Labor unions, another critical group, won a small victory in the Senate Finance version, which increased the threshold for a proposed excise tax on high-cost insurance plans.
That is the only kind they ever get.
The unions argue that generous benefits are often negotiated in lieu of pay increases and that the tax would hurt the middle class. Democratic lawmakers have upped the threshold for the tax, sparing more insurance plans.... Kerry also said he is planning to introduce an amendment on the Senate floor requiring employers to provide health insurance. The Finance Committee bill includes a mandate on individuals, but not on employers.
--more--"And here is the report, readers:
"Public health option finds backing in poll; A divide persists on Obama’s role and overall plan" by Dan Balz and Jon Cohen, Washington Post | October 20, 2009
WASHINGTON - In a sign of the fragile coalition politics that now influence the negotiations in Congress, Obama’s approval ratings on health care slipped among his fellow Democrats even as they solidified among independents and seniors....
Pffft!
Yeah, JUST IN TIME to PUSH the AGENDA!!!!

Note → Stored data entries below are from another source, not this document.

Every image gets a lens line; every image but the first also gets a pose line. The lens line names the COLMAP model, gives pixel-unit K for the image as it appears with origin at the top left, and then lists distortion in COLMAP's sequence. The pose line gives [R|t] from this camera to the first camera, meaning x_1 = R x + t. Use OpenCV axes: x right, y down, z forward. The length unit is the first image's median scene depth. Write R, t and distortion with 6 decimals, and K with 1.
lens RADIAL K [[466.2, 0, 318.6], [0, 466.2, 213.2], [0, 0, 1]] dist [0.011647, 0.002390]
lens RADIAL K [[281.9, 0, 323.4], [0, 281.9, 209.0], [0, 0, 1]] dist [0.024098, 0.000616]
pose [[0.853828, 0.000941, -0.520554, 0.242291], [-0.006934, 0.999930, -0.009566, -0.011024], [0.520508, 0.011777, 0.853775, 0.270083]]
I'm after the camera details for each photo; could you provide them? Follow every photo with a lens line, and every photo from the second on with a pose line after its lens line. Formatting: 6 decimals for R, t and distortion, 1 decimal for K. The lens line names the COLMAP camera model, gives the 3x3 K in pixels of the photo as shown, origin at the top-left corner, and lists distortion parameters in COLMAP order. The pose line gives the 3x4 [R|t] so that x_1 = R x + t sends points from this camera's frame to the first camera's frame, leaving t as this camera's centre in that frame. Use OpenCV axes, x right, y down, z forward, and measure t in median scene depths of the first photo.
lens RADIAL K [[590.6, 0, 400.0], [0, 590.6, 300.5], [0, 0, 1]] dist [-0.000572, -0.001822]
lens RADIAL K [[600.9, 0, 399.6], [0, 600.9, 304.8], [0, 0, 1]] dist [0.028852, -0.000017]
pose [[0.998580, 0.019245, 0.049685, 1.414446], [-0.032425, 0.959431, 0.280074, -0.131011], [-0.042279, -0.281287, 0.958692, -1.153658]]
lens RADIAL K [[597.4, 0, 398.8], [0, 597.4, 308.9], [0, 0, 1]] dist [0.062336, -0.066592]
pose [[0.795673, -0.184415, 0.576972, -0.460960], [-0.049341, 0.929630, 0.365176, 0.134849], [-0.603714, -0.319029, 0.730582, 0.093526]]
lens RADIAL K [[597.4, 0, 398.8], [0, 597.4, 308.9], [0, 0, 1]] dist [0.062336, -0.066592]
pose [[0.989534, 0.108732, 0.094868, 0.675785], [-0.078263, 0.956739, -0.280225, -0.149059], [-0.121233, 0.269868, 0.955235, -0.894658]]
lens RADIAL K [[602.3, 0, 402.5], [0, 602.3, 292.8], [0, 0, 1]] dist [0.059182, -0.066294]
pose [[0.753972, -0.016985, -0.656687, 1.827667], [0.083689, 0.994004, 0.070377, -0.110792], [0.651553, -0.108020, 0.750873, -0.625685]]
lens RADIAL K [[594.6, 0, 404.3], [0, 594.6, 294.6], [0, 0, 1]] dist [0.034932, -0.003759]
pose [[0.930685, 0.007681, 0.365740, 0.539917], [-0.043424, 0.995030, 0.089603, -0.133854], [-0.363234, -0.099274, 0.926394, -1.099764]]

Overall, 45 percent of Americans surveyed favored the broad outlines of the proposals now moving in Congress, while 48 percent were opposed, about the same division as in August at the height of the angry town hall meetings over health care....
Translation: Another BS headline and MSM poll.
Also see: Turning Healthcare Into Hate
On the issue that has been a flash point in the national debate, 57 percent of all those surveyed said they now favor a public insurance option, while 40 percent were opposed. Support has risen since mid-August, when a bare majority of respondents, 52 percent, said they favored it....
Yeah, probably WITHIN the MARGIN of ERROR for the poll so OPINIONS HAVEN'T CHANGED, readers!
I am SOOOOOOOOO TIRED of AGENDA-PUSHING POLLS in the MSM!!!!!